Human Rights--The Next Step
"True individual freedom," Roosevelt declared, "cannot exist without economic security and independence. 'Necessitous men are not freemen.'" Today there is a growing recognition that, as Roosevelt's words imply, the two sets of rights are not mutually exclusive but interrelated. People who are desperately poor or illiterate frequently cannot exercise their civil and political rights. By the same token, the absence of political freedom in countries like Indonesia and China has paved the way for gross economic abuse. Recognizing such linkages, the philosopher Martha Nussbaum and the economist Amartya Sen have advocated a "capabilities approach" to human rights that specifies the basic material resources individuals need to realize their rights and full potential, or capabilities, as human beings.
"If you want to think about how women will have a right to bodily integrity," explains Nussbaum, "you have to think about the material side of life as well as legal rights. Why can't a woman leave an abusive marriage? Very often it's because she lacks property rights, and therefore can't get a loan. These issues are interrelated."
The United States, however, has never ratified the International Convention on Economic, Social and Cultural Rights, the UN treaty adopted in 1966 that obliges states to honor economic and social rights, and Washington has persistently tried to prevent recognition of these rights in subsequent conventions. In 1996, at the Habitat II UN conference in Istanbul, for example, the US delegation attempted to eliminate every reference to a right to housing from drafts of an international declaration, an effort that failed only because representatives from all other nations rallied against the US position. At the World Food Summit in Rome a few months later, Melinda Kimble, head of the US delegation, led a charge against recognition of the right to food, objecting that such a standard could make America's welfare reform a violation of international law.

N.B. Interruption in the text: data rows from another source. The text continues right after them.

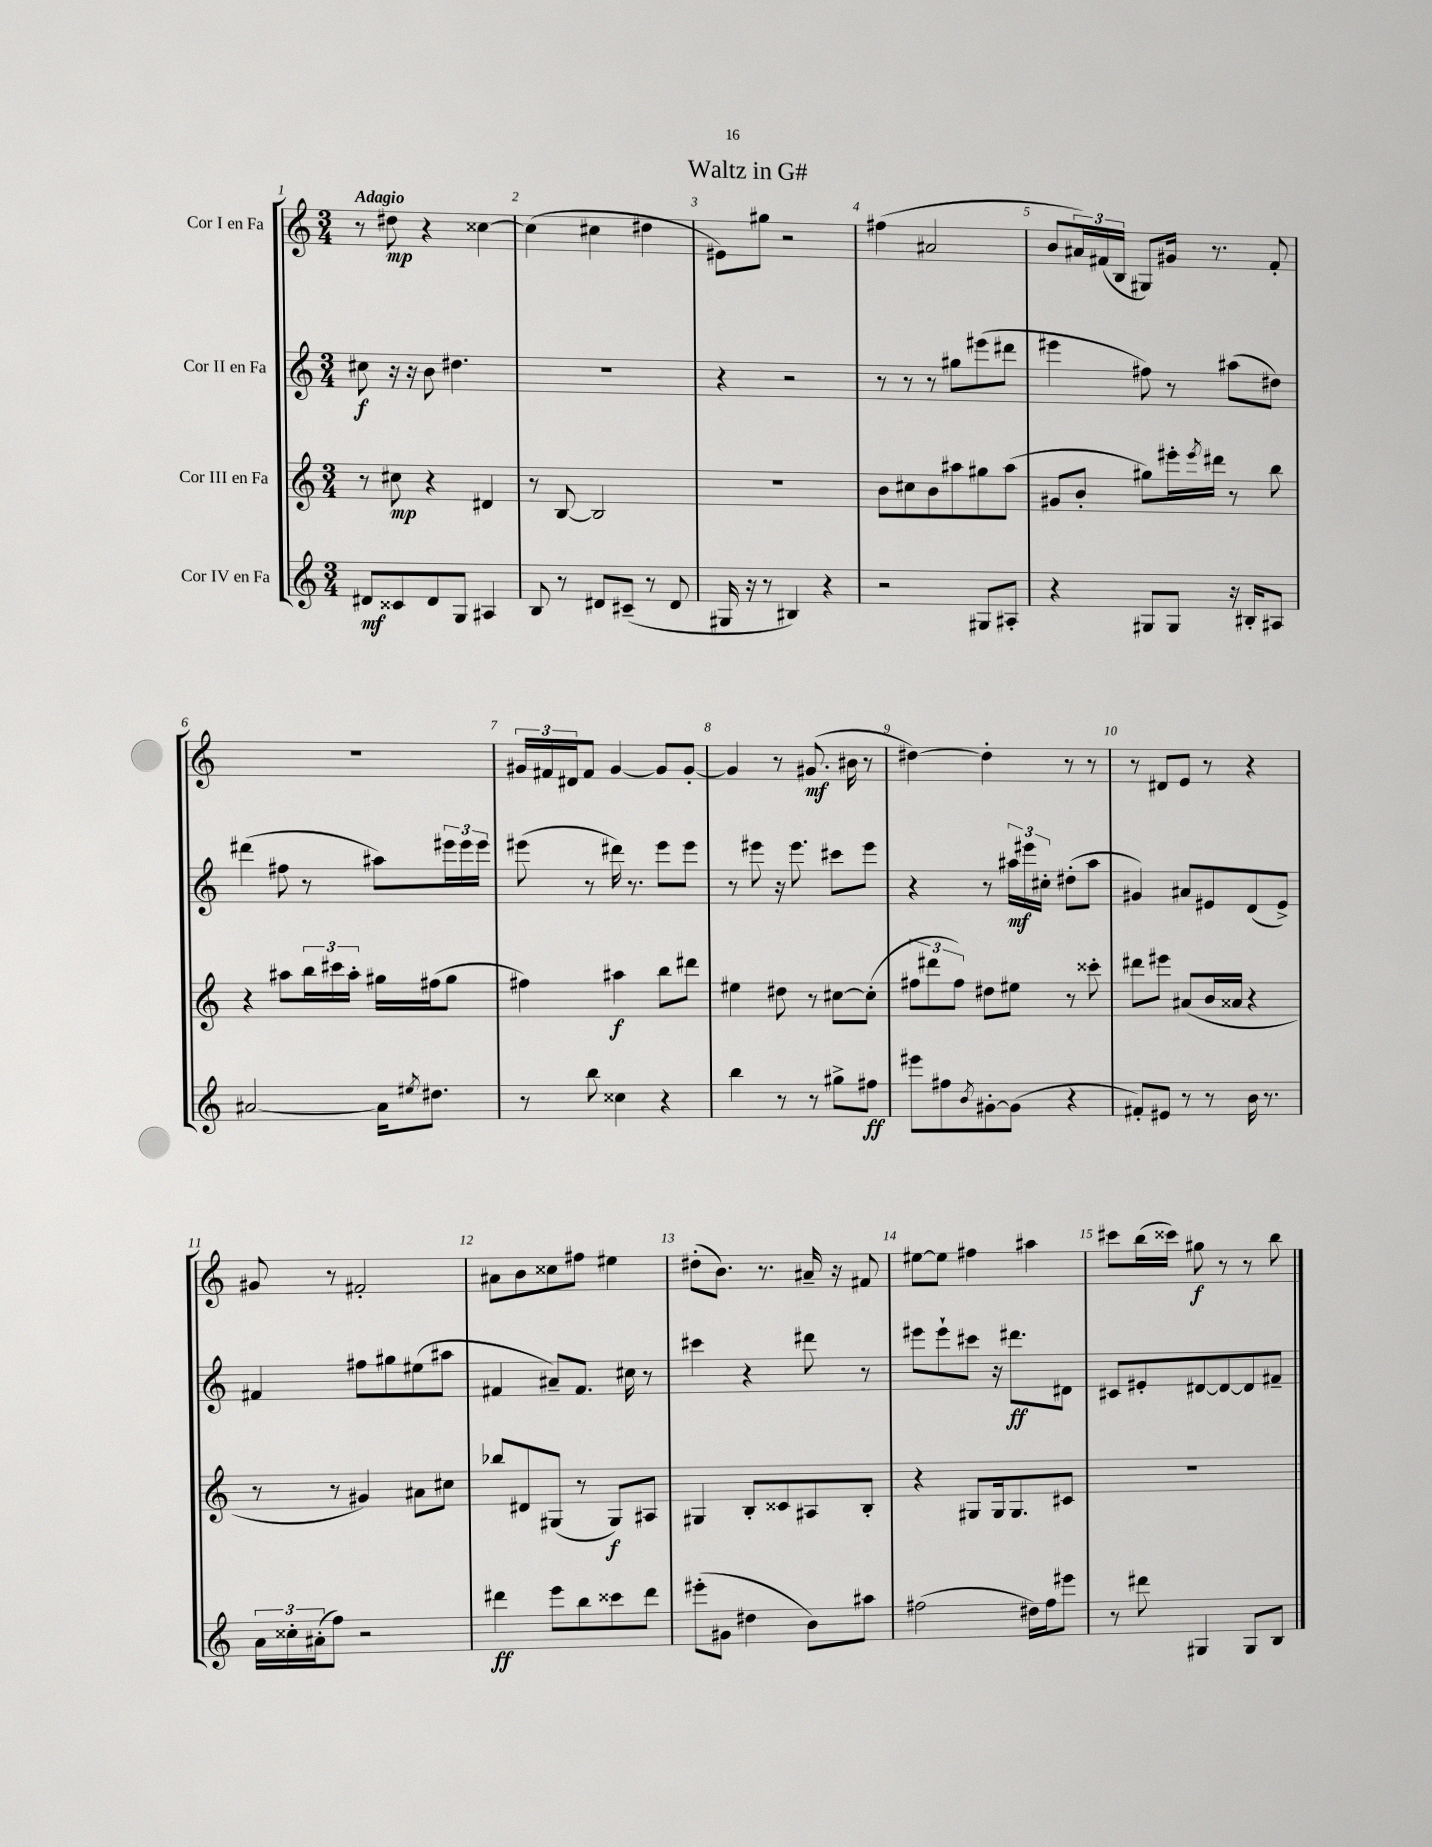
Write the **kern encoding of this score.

**kern	**dynam	**kern	**dynam	**kern	**dynam	**kern	**dynam
*part4	*part4	*part3	*part3	*part2	*part2	*part1	*part1
*staff4	*staff4	*staff3	*staff3	*staff2	*staff2	*staff1	*staff1
*I"Cor IV en Fa	*	*I"Cor III en Fa	*	*I"Cor II en Fa	*	*I"Cor I en Fa	*
*clefG2	*	*clefG2	*	*clefG2	*	*clefG2	*
*k[]	*	*k[]	*	*k[]	*	*k[]	*
*M3/4	*	*M3/4	*	*M3/4	*	*M3/4	*
=1	=1	=1	=1	=1	=1	=1	=1
!	!	!	!	!	!	!LO:TX:a:B:t=Adagio	!
8d#X/L	mf	8r	.	8cc#X\	f	8r	.
8c##X/	.	8cc#X\	mp	16r	.	8dd#X\	mp
.	.	.	.	16r	.	.	.
8d#/	.	4r	.	8b\	.	4r	.
8G/J	.	.	.	4.dd#X\	.	.	.
4A#X/	.	4d#X/	.	.	.	[4cc##X\	.
=2	=2	=2	=2	=2	=2	=2	=2
8B/	.	8r	.	2.r	.	(4cc##\]	.
8r	.	[8B/	.	.	.	.	.
8d#X/L	.	2B/]	.	.	.	4cc#X\	.
(8c#X~/J	.	.	.	.	.	.	.
8r	.	.	.	.	.	4dd#X\	.
8d#/	.	.	.	.	.	.	.
=3	=3	=3	=3	=3	=3	=3	=3
16G#X/	.	2.r	.	4r	.	8e#X\L)	.
16r	.	.	.	.	.	.	.
8r	.	.	.	.	.	8gg#X\J	.
4B#X/)	.	.	.	2r	.	2r	.
4r	.	.	.	.	.	.	.
=4	=4	=4	=4	=4	=4	=4	=4
2r	.	8b\L	.	8r	.	(4ff#X\	.
.	.	8cc#X\	.	8r	.	.	.
.	.	8b\	.	8r	.	2a#X/	.
.	.	8aa#X\	.	8gg#X\L	.	.	.
8G#X/L	.	8gg#X\	.	(8eee#X\	.	.	.
8A#X'/J	.	(8aa#\J	.	8ddd#X\J	.	.	.
=5	=5	=5	=5	=5	=5	=5	=5
4r	.	8g#X/L	.	4eee#X\	.	8b/L	.
.	.	8b'/J	.	.	.	24a#X/L)	.
.	.	.	.	.	.	(24f#X/	.
.	.	.	.	.	.	24B/JJ	.
8G#X/L	.	8gg#X\L)	.	8ff#X\)	.	8G#X/L)	.
8G#/J	.	16eee#X'\L	.	8r	.	16g#X/Jk	.
.	.	8qeee#/	.	.	.	.	.
.	.	16ddd#X\JJ	.	.	.	8.r	.
16r	.	8r	.	(8aa#X\L	.	.	.
16B#X'/KL	.	.	.	.	.	.	.
8A#X/J	.	8bb\	.	8dd#X\J)	.	8f#'/	.
!!LO:LB:g=z
=6	=6	=6	=6	=6	=6	=6	=6
[2a#X/	.	4r	.	(4ddd#X\	.	2.r	.
.	.	8aa#X\L	.	8ff#X\	.	.	.
.	.	24bb\L	.	8r	.	.	.
.	.	24ccc#X\	.	.	.	.	.
.	.	24aa#'\JJ	.	.	.	.	.
16a#\KL]	.	16gg#X\LL	.	8aa#X\L)	.	.	.
8qee#X/	.	.	.	.	.	.	.
8.dd#X\J	.	(16ff#X\J	.	.	.	.	.
.	.	8gg#\J	.	24eee#X\L	.	.	.
.	.	.	.	24eee#\	.	.	.
.	.	.	.	24eee#\JJ	.	.	.
=7	=7	=7	=7	=7	=7	=7	=7
8r	.	4ff#X\)	.	(8eee#X\	.	24g#X/LL	.
.	.	.	.	.	.	24f#X/	.
.	.	.	.	.	.	24d#X/J	.
8bb\	.	.	.	8r	.	8f#/J	.
4cc##X\	.	4aa#X\	f	16ddd#X\)	.	[4g#/	.
.	.	.	.	8.r	.	.	.
4r	.	8bb\L	.	8eee#\L	.	8g#/L]	.
.	.	8ddd#X\J	.	8eee#\J	.	[8g#'/J	.
=8	=8	=8	=8	=8	=8	=8	=8
4bb\	.	4ee#X\	.	8r	.	4g#/]	.
.	.	.	.	8eee#X\	.	.	.
8r	.	8dd#X\	.	16r	.	8r	.
.	.	.	.	8.eee#\	.	.	.
8r	.	8r	.	.	.	(8.g#X/	mf
8gg#X^\L	.	[8cc#X\L	.	8ccc#X\L	.	.	.
.	.	.	.	.	.	16b#X\	.
8ff#X\J	ff	(8cc#'\J]	.	8eee#\J	.	8r	.
=9	=9	=9	=9	=9	=9	=9	=9
8eee#X\L	.	12ff#X\L	.	4r	.	[4dd#X\)	.
.	.	12ddd#X\	.	.	.	.	.
8ff#X\	.	.	.	.	.	.	.
.	.	12ff#\J)	.	.	.	.	.
8qb/	.	.	.	.	.	.	.
[8g#X'\	.	8dd#X\L	.	8r	.	4dd#'\]	.
(8g#\J]	.	8ee#X\J	.	24aa#X\LL	mf	.	.
.	.	.	.	24eee#X\	.	.	.
.	.	.	.	24cc#X'\JJ	.	.	.
4r	.	8r	.	(8dd#X'\L	.	8r	.
.	.	8ccc##X'\	.	8aa#\J	.	8r	.
=10	=10	=10	=10	=10	=10	=10	=10
8f#X'/L)	.	8ddd#X\L	.	4g#X/)	.	8r	.
8e#X/J	.	8eee#X\J	.	.	.	8d#X/L	.
8r	.	(8a#X/L	.	8a#X/L	.	8e/J	.
8r	.	16b/L	.	8e#X/	.	8r	.
.	.	16a##X/JJ	.	.	.	.	.
16b\	.	4r	.	(8d/	.	4r	.
8.r	.	.	.	.	.	.	.
.	.	.	.	8e#^/J)	.	.	.
!!LO:LB:g=z
=11	=11	=11	=11	=11	=11	=11	=11
24a\LL	.	8r	.	4f#X/	.	8g#X/	.
24cc##X'\	.	.	.	.	.	.	.
(24a#X'\J	.	.	.	.	.	.	.
8ff\J)	.	8r	.	.	.	8r	.
2r	.	4g#X/)	.	8ff#X\L	.	2f#X'/	.
.	.	.	.	8gg#X\	.	.	.
.	.	8a#X\L	.	(8ee#X\	.	.	.
.	.	8cc#X\J	.	8aa#X\J	.	.	.
=12	=12	=12	=12	=12	=12	=12	=12
4ddd#X\	ff	8bb-X/L	.	4f#X/	.	8a#X\L	.
.	.	8d#X/	.	.	.	8b\	.
8eee\L	.	(8G#X/J	.	8a#X~/L)	.	8cc##X\	.
8bb\	.	8r	.	8.f#/J	.	8ff#X\J	.
8ccc##X\	.	8G#/L)	f	.	.	4ee#X\	.
.	.	.	.	16cc#X\	.	.	.
8ddd#\J	.	8A#X/J	.	8r	.	.	.
=13	=13	=13	=13	=13	=13	=13	=13
(8eee#X'\L	.	4G#X/	.	4ccc#X\	.	(8dd#X'\L	.
8g#X\J	.	.	.	.	.	8.b\J)	.
4dd#X\	.	8B'/L	.	4r	.	.	.
.	.	.	.	.	.	8.r	.
.	.	8c##X/	.	.	.	.	.
8b\L)	.	8A#X/	.	8ddd#X\	.	16a#X~/	.
.	.	.	.	.	.	16r	.
8aa#X\J	.	8B'/J	.	8r	.	8f#X/	.
=14	=14	=14	=14	=14	=14	=14	=14
(2ff#X\	.	4r	.	8eee#X\L	.	[8ee#X\L	.
.	.	.	.	8eee#`\	.	8ee#\J]	.
.	.	8G#X/L	.	8ccc#X\J	.	4ff#X\	.
.	.	16G#/k	.	16r	.	.	.
.	.	8.G#/	.	8.ddd#X\L	ff	.	.
16dd#X\LL)	.	.	.	.	.	4aa#X\	.
16ff#\J	.	.	.	.	.	.	.
8eee#X\J	.	8c#X/J	.	8d#X\J	.	.	.
=15	=15	=15	=15	=15	=15	=15	=15
8r	.	2.r	.	8c#X/L	.	8ccc#X\L	.
8ddd#X\	.	.	.	8e#X'/	.	(16bb\L	.
.	.	.	.	.	.	16ccc##X\JJ)	.
4G#X/	.	.	.	[8d#X/	.	8gg#X\	f
.	.	.	.	8d#/_	.	8r	.
8G#/L	.	.	.	8d#/]	.	8r	.
8B/J	.	.	.	8f#X~/J	.	8bb\	.
==	==	==	==	==	==	==	==
*-	*-	*-	*-	*-	*-	*-	*-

The prevailing view in the US foreign policy establishment and among some prominent human rights advocates has been that issues like housing, jobs and healthcare involve questions of governmental policy, not principle, and cannot realistically be guaranteed as universal rights, particularly in poor countries with limited resources. Civil and political rights are negative liberties, the argument runs, requiring governments not to interfere actively in citizens' lives, while economic and social rights impose positive obligations on states--obligations that cost money to enforce. Northwestern University law professor Anthony D'Amato, objecting to the idea of a universal right to housing, asks, "If the houses are to be 'affordable,' and if a billion of them are to be constructed immediately around the world, then who is going to furnish the raw materials--the wood, the metal, the glass?"
In fact, however, the Universal Declaration of Human Rights recognizes, in Article 22, that when it comes to enforcing economic and social rights, "the organization and resources of each State" must be taken into account. In a poorer country such as Bangladesh, advocates of a right to housing might focus on encouraging equitable land distribution, halting discriminatory lending practices and preventing mass evictions--all relatively inexpensive reforms that could improve millions of lives. In a wealthy country like the United States, the expectations would rightly be higher.
Taking a country's available resources into account does not, however, mean that no uniform standards can be developed for such rights. In the past year the UN Committee on Economic, Social and Cultural Rights has issued a series of "General Comments" outlining the minimal obligations that all states are expected to fulfill. With regard to education, the committee calls on all governments to provide "a detailed plan of action for the progressive implementation" of "compulsory primary education free of charge for all," noting that if a state lacks resources to furnish this basic human need, "the international community has a clear obligation to assist." Sage Russell, a senior program associate at the American Association for the Advancement of Science, says that the AAAS and a number of international NGOs, including the Institute for Food and Development Policy in Oakland and the Commonwealth Medical Association in London, have been working to develop resources to monitor violations of the right to food, housing and other economic and social rights.
It is true that calling on states to make such goods more widely available to citizens does require governments to spend money. But the same holds for civil and political rights. As Stephen Holmes and Cass Sunstein argue in their important study The Cost of Rights, it is a myth that civil and political rights come at no financial cost to taxpayers and states. "All rights are costly," Holmes and Sunstein contend, because all "presuppose taxpayer funding of effective supervisory machinery for monitoring and enforcement." Freedom from arbitrary arrest, for example, a classic "negative liberty," requires extensive positive action by the state, which must train police officers, fund monitoring agencies and maintain an independent judiciary. (The cost of providing clean drinking water and vaccines to the world's poorest children is comparatively modest.) Conducting free and fair elections, the quintessential political right, requires staffing of voter booths, monitoring of fraud and distribution of ballots. "Our freedom from government interference is no less budget-dependent than our entitlement to public assistance," Holmes and Sunstein conclude.